Babies like to put everything in their mouths and are still in a “sucking” phase. You can put a clean finger in your baby’s mouth and feel around and you will likely be able to tell if a tooth is about to come in.
How to Take Care of Baby Teeth
Fluoride treatments in children are extremely important for the health of their teeth. As soon as your baby’s teeth start appearing, you should begin brushing their teeth with a small amount of toothpaste that contains fluoride. Be sure to brush them like you would your own – twice a day, thoroughly.
The fluoride in toothpaste protects teeth by helping them get stronger and more resistant to acid, which helps reduce the risk of cavities and tooth decay.
Around age 3, your children will be able to spit more properly, so you can begin using a pea-sized amount of toothpaste when brushing. It will be a good idea that you continue to help them brush until they are about 5 or 6 and can do it on their own.
Swallowing Fluoride: Should You Be Worried?
If you are using the right amount of fluoride toothpaste when brushing your child’s teeth, you should not worry about them swallowing a little bit of it. The recommended amount is important for their teeth health and is safe if they were to swallow it.
Fluoride is technically a toxin, which is why there are warnings about consuming it. But, in moderation and using recommended amounts, it is not harmful. Most of the water we drink goes through a fluoride treatment that helps to minimize cavities and tooth decay.

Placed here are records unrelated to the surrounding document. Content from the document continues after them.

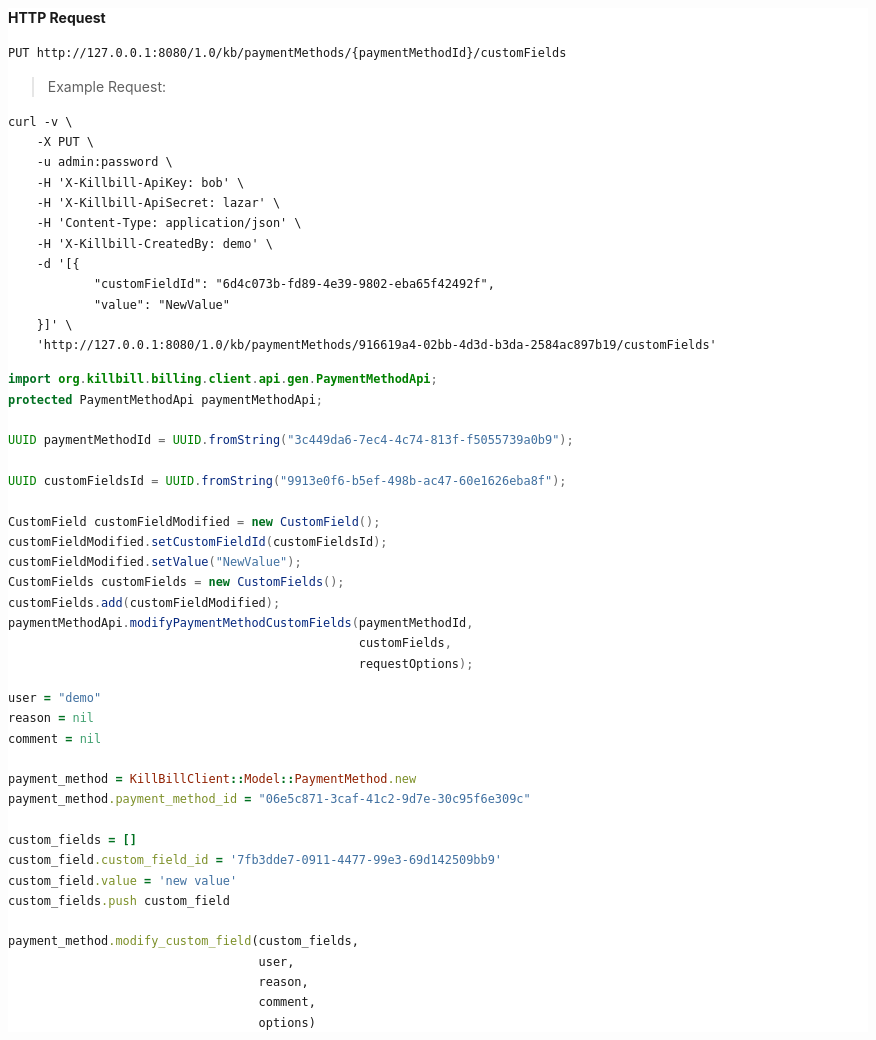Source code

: **HTTP Request** 

`PUT http://127.0.0.1:8080/1.0/kb/paymentMethods/{paymentMethodId}/customFields`

> Example Request:

```shell
curl -v \
    -X PUT \
    -u admin:password \
    -H 'X-Killbill-ApiKey: bob' \
    -H 'X-Killbill-ApiSecret: lazar' \
    -H 'Content-Type: application/json' \
    -H 'X-Killbill-CreatedBy: demo' \
    -d '[{ 
            "customFieldId": "6d4c073b-fd89-4e39-9802-eba65f42492f",
            "value": "NewValue"
    }]' \
    'http://127.0.0.1:8080/1.0/kb/paymentMethods/916619a4-02bb-4d3d-b3da-2584ac897b19/customFields' 
```

```java
import org.killbill.billing.client.api.gen.PaymentMethodApi;
protected PaymentMethodApi paymentMethodApi;

UUID paymentMethodId = UUID.fromString("3c449da6-7ec4-4c74-813f-f5055739a0b9");

UUID customFieldsId = UUID.fromString("9913e0f6-b5ef-498b-ac47-60e1626eba8f");

CustomField customFieldModified = new CustomField();
customFieldModified.setCustomFieldId(customFieldsId);
customFieldModified.setValue("NewValue");
CustomFields customFields = new CustomFields();
customFields.add(customFieldModified);
paymentMethodApi.modifyPaymentMethodCustomFields(paymentMethodId, 
                                                 customFields, 
                                                 requestOptions);

```

```ruby
user = "demo"
reason = nil
comment = nil

payment_method = KillBillClient::Model::PaymentMethod.new
payment_method.payment_method_id = "06e5c871-3caf-41c2-9d7e-30c95f6e309c"

custom_fields = []
custom_field.custom_field_id = '7fb3dde7-0911-4477-99e3-69d142509bb9'
custom_field.value = 'new value'
custom_fields.push custom_field

payment_method.modify_custom_field(custom_fields,
                                   user,
                                   reason,
                                   comment,
                                   options)
```
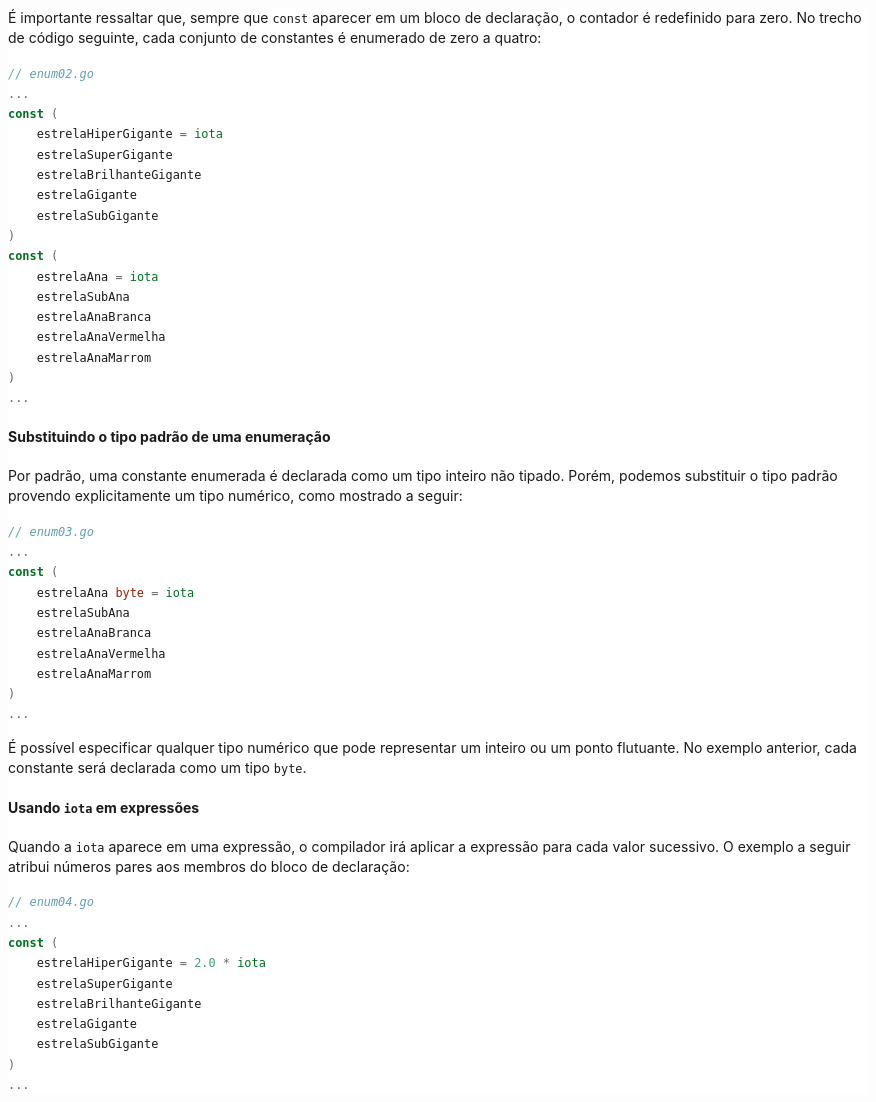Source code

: É importante ressaltar que, sempre que `const` aparecer em um bloco de declaração, o contador é redefinido para zero. No trecho de código seguinte, cada conjunto de constantes é enumerado de zero a quatro:

```go
// enum02.go
...
const (
	estrelaHiperGigante = iota
	estrelaSuperGigante
	estrelaBrilhanteGigante
	estrelaGigante
	estrelaSubGigante
)
const (
	estrelaAna = iota
	estrelaSubAna
	estrelaAnaBranca
	estrelaAnaVermelha
	estrelaAnaMarrom
)
...
```

#### Substituindo o tipo padrão de uma enumeração

Por padrão, uma constante enumerada é declarada como um tipo inteiro não tipado. Porém, podemos substituir o tipo padrão provendo explicitamente um tipo numérico, como mostrado a seguir:

```go
// enum03.go
...
const (
	estrelaAna byte = iota
	estrelaSubAna
	estrelaAnaBranca
	estrelaAnaVermelha
	estrelaAnaMarrom
)
...
```
É possível especificar qualquer tipo numérico que pode representar um inteiro ou um ponto flutuante. No exemplo anterior, cada constante será declarada como um tipo `byte`.

#### Usando `iota` em expressões

Quando a `iota` aparece em uma expressão, o compilador irá aplicar a expressão para cada valor sucessivo. O exemplo a seguir atribui números pares aos membros do bloco de declaração:

```go
// enum04.go
...
const (
	estrelaHiperGigante = 2.0 * iota
	estrelaSuperGigante
	estrelaBrilhanteGigante
	estrelaGigante
	estrelaSubGigante
)
...
```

Swallowing a large amount of fluoride can cause stomach pains and potential intestinal blockage. If there is a significant amount of fluoride swallowed, it could lead to convulsions and diarrhea. Though it can be dangerous, the likelihood of your child swallowing a significant amount to cause these symptoms is highly unlikely.
Talk With Your Dentist
We’ve talked about some of the common age ranges of when teeth will appear and start falling out, and while these may be “normal” ranges – you should not be worried if your child is developing at a different rate.
If for some reason, you are concerned or have questions, talking to your dentist and your doctor can help. They will tell you if there is anything to be concerned about and can even look to see if your child is on the verge of popping a tooth.
Fear of the dentist is another common experience for many people. When you start introducing your children to biannual dental visits, remind them of why you go to the dentist, help them see the importance, and make them feel more comfortable. Finding a good family dentist can also help your children feel at ease when they go.